##### DATA RECORDS #####
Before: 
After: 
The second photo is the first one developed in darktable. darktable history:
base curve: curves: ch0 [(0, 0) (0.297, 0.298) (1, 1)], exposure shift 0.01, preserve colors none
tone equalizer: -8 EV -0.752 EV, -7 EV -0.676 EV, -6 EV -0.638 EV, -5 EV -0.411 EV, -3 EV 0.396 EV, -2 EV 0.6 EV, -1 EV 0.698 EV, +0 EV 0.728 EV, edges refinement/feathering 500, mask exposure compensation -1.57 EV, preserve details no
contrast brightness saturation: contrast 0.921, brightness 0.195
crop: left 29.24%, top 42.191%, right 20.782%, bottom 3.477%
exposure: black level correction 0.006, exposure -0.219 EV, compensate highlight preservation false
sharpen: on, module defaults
#####
### WHAT TO DO:
Rewrite all the records with every "brightness" changed to "lightness" and everything else left as it is.

### ANSWER FOR THIS EXERCISE:
Before: 
After: 
The second photo is the first one developed in darktable. darktable history:
base curve: curves: ch0 [(0, 0) (0.297, 0.298) (1, 1)], exposure shift 0.01, preserve colors none
tone equalizer: -8 EV -0.752 EV, -7 EV -0.676 EV, -6 EV -0.638 EV, -5 EV -0.411 EV, -3 EV 0.396 EV, -2 EV 0.6 EV, -1 EV 0.698 EV, +0 EV 0.728 EV, edges refinement/feathering 500, mask exposure compensation -1.57 EV, preserve details no
contrast lightness saturation: contrast 0.921, lightness 0.195
crop: left 29.24%, top 42.191%, right 20.782%, bottom 3.477%
exposure: black level correction 0.006, exposure -0.219 EV, compensate highlight preservation false
sharpen: on, module defaults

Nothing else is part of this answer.